A Trip Down Memory Lane: Activism, Culture, and the Individual Artist

From fellowships to housing to unrestricted monies, support for individual artists can take many forms. Support for artists has a long and varied history in the United States. While much has changed, there remains a large space for understanding what it takes to be an artist today and to support an artist today. Recent articles in the New York Times and artnet News further expose the racial and wealth inequalities among artists, citing that those more likely to become artists are white women of a higher socioeconomic status.

GIA members have been working together to promote and improve funding for individual artists for over 20 years. The Support for Individual Artists Committee has been one of the most active groups of funders within GIA. Over the years, the committee has been an incubator for such projects as a scan of scholarly research on artist support, a visual timeline outlining the history of artist support funding, major publications and programs, and the development of a national taxonomy for reporting data on support for individual artists. The committee continues to advise, inspire and inform GIA’s thought leadership and programming in support for individual artists.

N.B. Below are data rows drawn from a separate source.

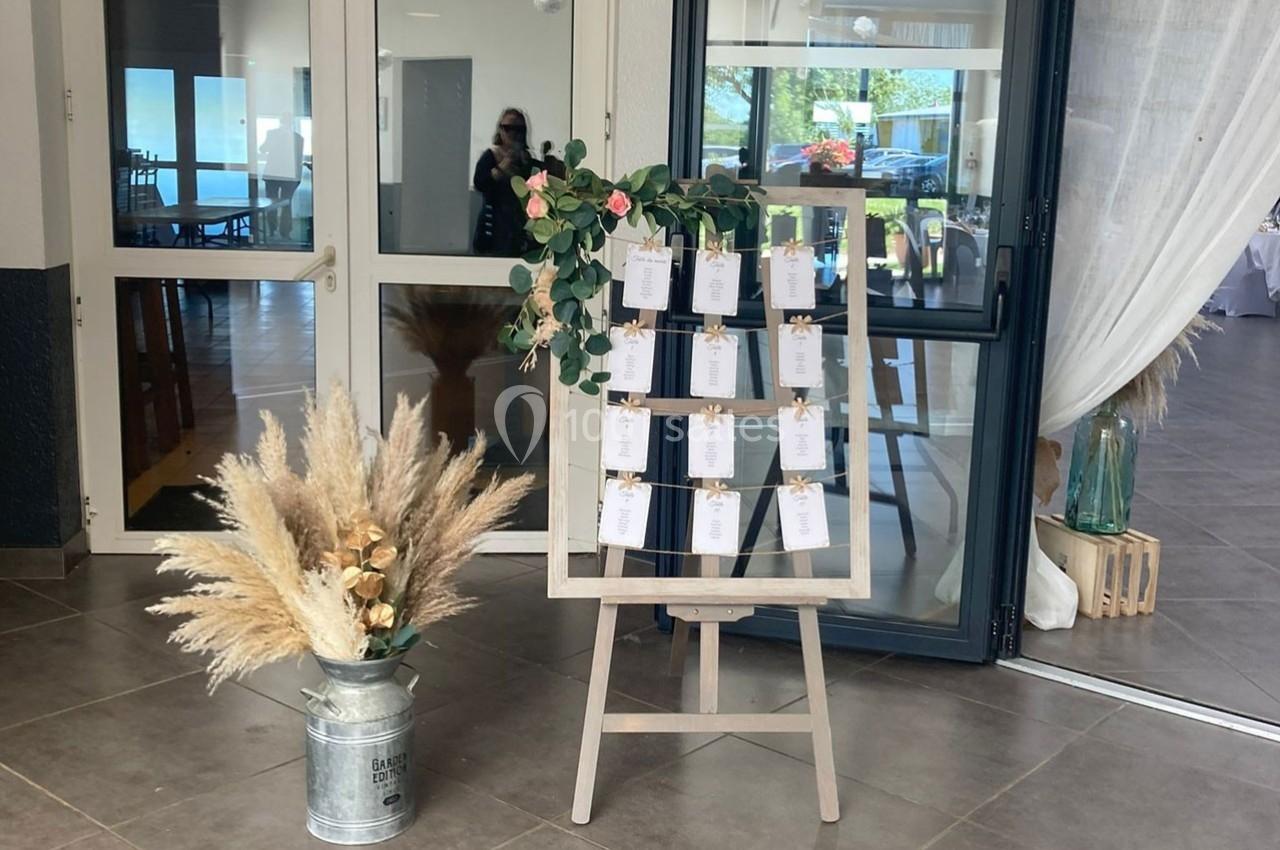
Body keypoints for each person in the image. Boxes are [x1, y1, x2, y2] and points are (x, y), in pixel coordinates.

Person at [472, 108, 539, 256]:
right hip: (495, 226)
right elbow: (480, 183)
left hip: (521, 227)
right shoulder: (491, 156)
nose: (514, 134)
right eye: (509, 128)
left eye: (519, 129)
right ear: (500, 131)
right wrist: (502, 167)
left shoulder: (528, 161)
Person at [260, 115, 305, 241]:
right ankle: (276, 230)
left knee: (282, 203)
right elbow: (263, 149)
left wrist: (297, 178)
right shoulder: (275, 135)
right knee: (277, 203)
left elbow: (298, 159)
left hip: (286, 176)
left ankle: (278, 231)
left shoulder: (298, 138)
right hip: (276, 175)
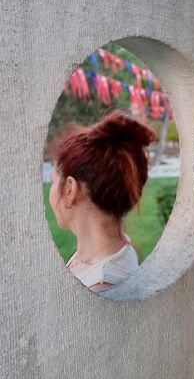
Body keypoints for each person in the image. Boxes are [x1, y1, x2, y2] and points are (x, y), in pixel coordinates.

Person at [49, 111, 157, 293]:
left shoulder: (99, 287)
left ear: (69, 190)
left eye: (53, 181)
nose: (51, 191)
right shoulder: (118, 250)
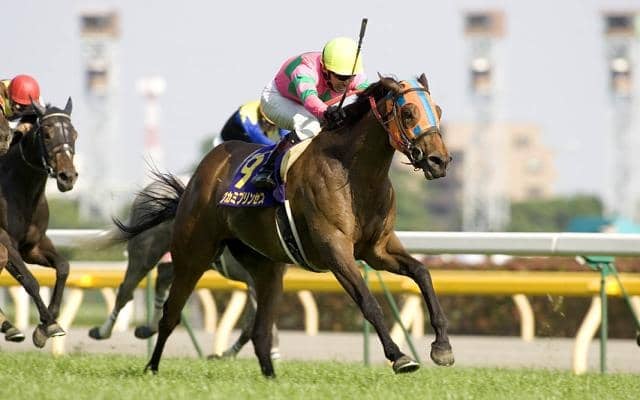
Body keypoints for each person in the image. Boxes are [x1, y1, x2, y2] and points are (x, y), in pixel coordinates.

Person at [251, 36, 369, 189]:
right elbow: (309, 99)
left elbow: (371, 94)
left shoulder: (353, 75)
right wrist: (327, 112)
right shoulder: (305, 70)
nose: (346, 82)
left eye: (350, 77)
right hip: (277, 99)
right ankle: (267, 169)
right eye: (342, 77)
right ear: (325, 69)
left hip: (309, 106)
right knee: (311, 126)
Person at [220, 100, 287, 146]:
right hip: (230, 133)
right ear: (262, 118)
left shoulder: (278, 115)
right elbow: (258, 138)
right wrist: (278, 146)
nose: (270, 127)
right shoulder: (249, 117)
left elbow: (286, 133)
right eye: (269, 123)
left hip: (254, 130)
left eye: (273, 124)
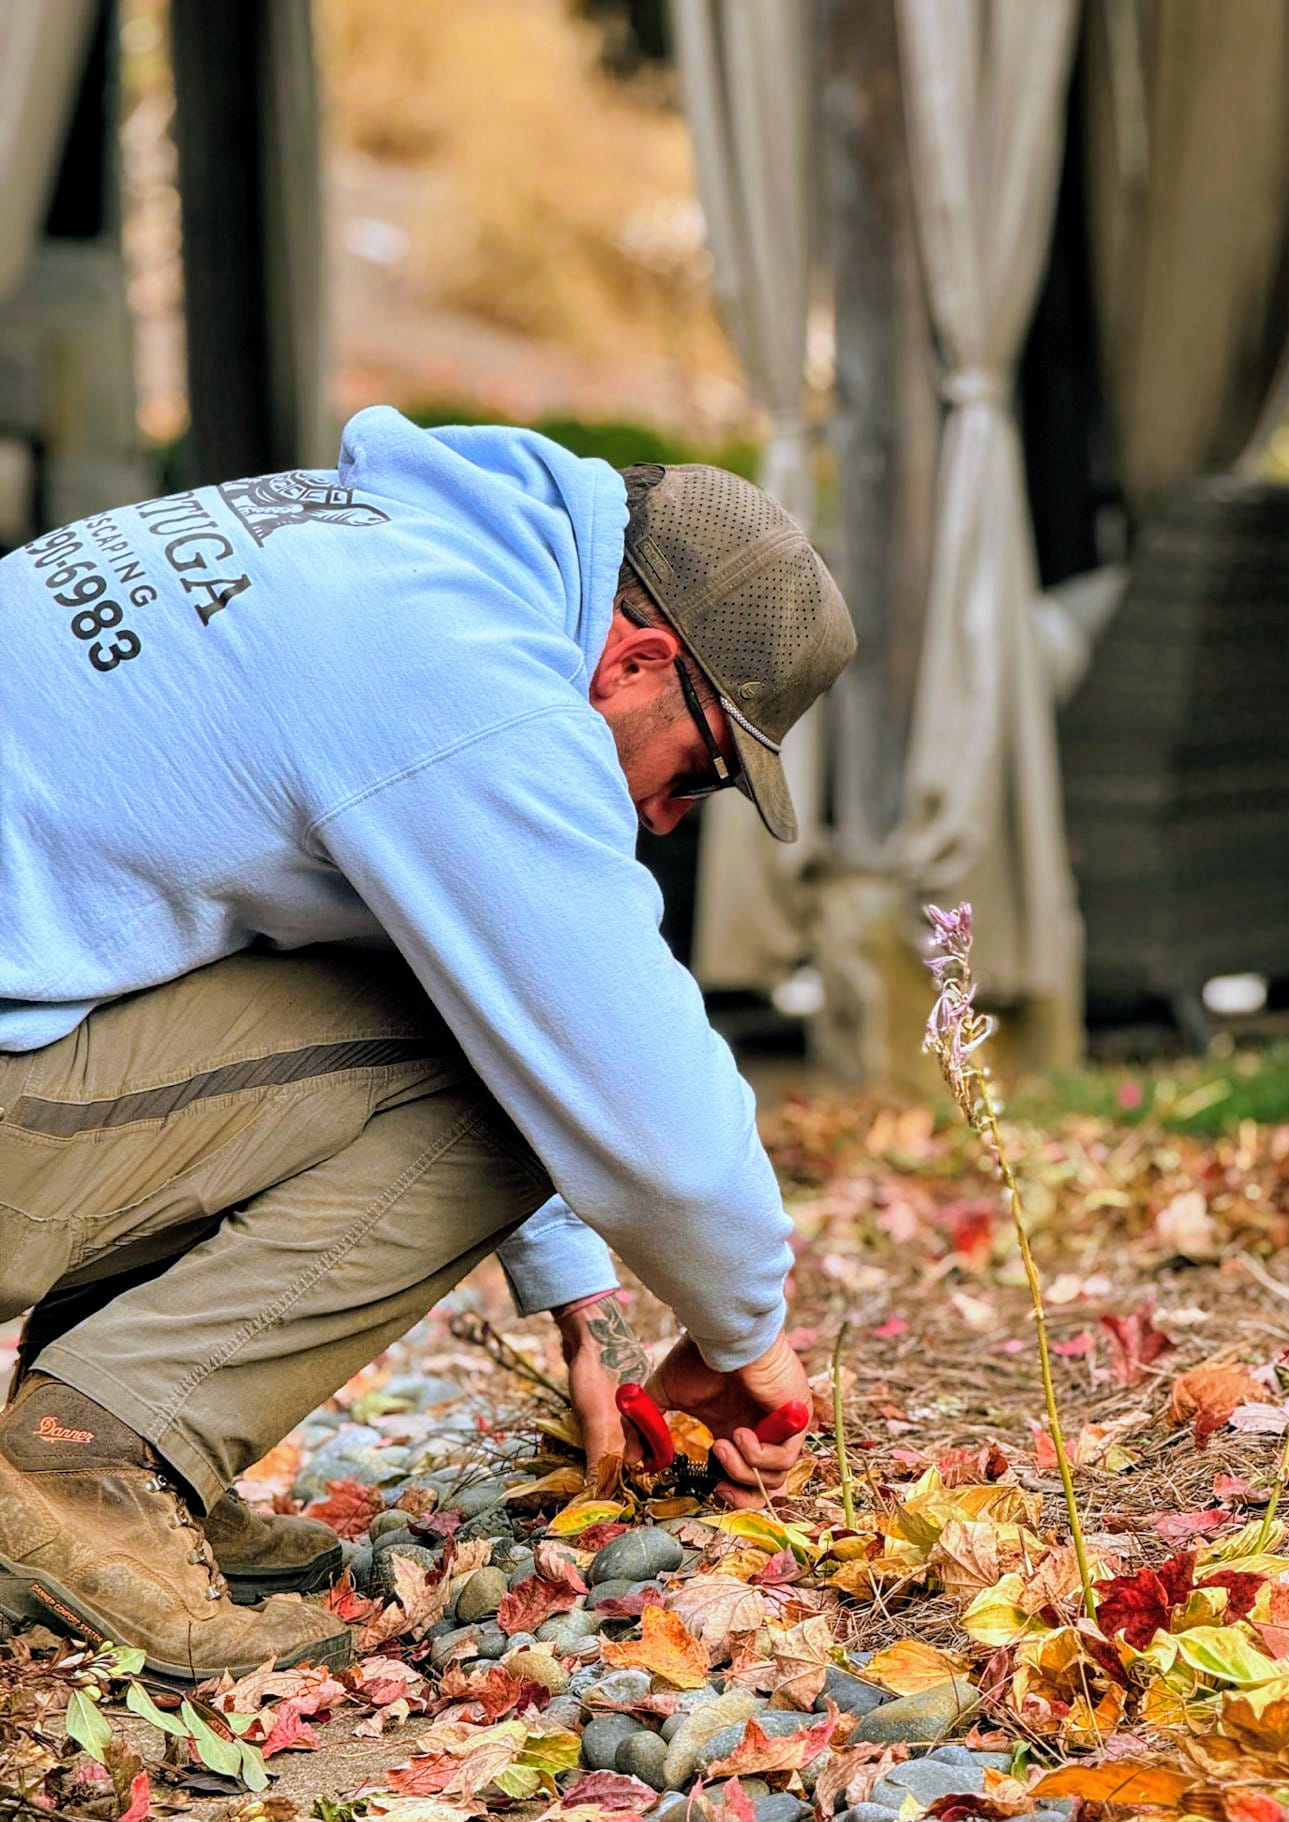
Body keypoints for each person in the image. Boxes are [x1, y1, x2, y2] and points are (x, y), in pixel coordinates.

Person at [0, 411, 855, 1681]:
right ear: (636, 661)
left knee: (478, 1030)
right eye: (705, 770)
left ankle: (97, 1432)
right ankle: (85, 1463)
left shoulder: (381, 551)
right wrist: (750, 1341)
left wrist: (584, 1309)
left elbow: (447, 965)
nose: (670, 818)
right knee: (531, 1070)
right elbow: (643, 1113)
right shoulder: (462, 676)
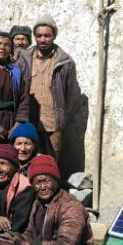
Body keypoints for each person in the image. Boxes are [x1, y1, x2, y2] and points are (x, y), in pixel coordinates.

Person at [16, 18, 81, 160]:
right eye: (39, 36)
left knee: (51, 161)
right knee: (28, 159)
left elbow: (71, 95)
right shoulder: (24, 59)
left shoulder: (65, 62)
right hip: (29, 120)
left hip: (53, 122)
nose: (42, 40)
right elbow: (16, 87)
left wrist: (61, 115)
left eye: (47, 36)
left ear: (54, 36)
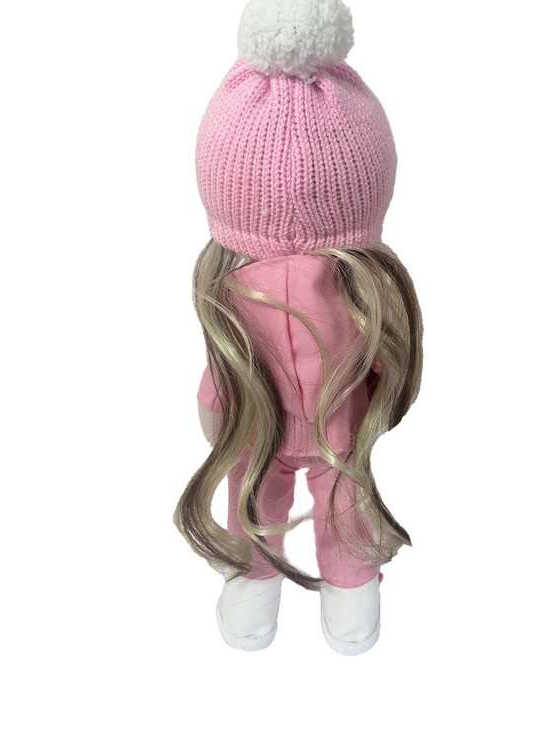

In this event, we time-travel to the late 80s, when the work of artists NEA4, Andres Serrano, and Robert Mapplethorpe was ridiculed by mainstream society and sparked the conversation about artistic freedom, censorship, activism, and decency standards. For these artists and many others, funding was at stake because of their artistic expression, and these artists and many others catalyzed the beginning of a movement for arts activism that continues today.

Presenters

  • Suzy Delvalle, president and executive director, Creative Capital
  • Miguel Luciano, visual artist
  • Charles Rice-Gonzalez, writer and co-founder, BAAD! Bronx Academy of Arts and Dance
  • Dread Scott, visual artist
  • Liza Jessie Peterson, playwright
  • Eddie Torres (Moderator), president & CEO, Grantmakers in the Arts

Members from GIA and our partners, New York Grantmakers in the Arts (NYGIA), gathered at Philanthropy New York on January 29, 2020, to hear and learn from artists and practitioners in the field as we explored the role of philanthropy in funding individual artists today.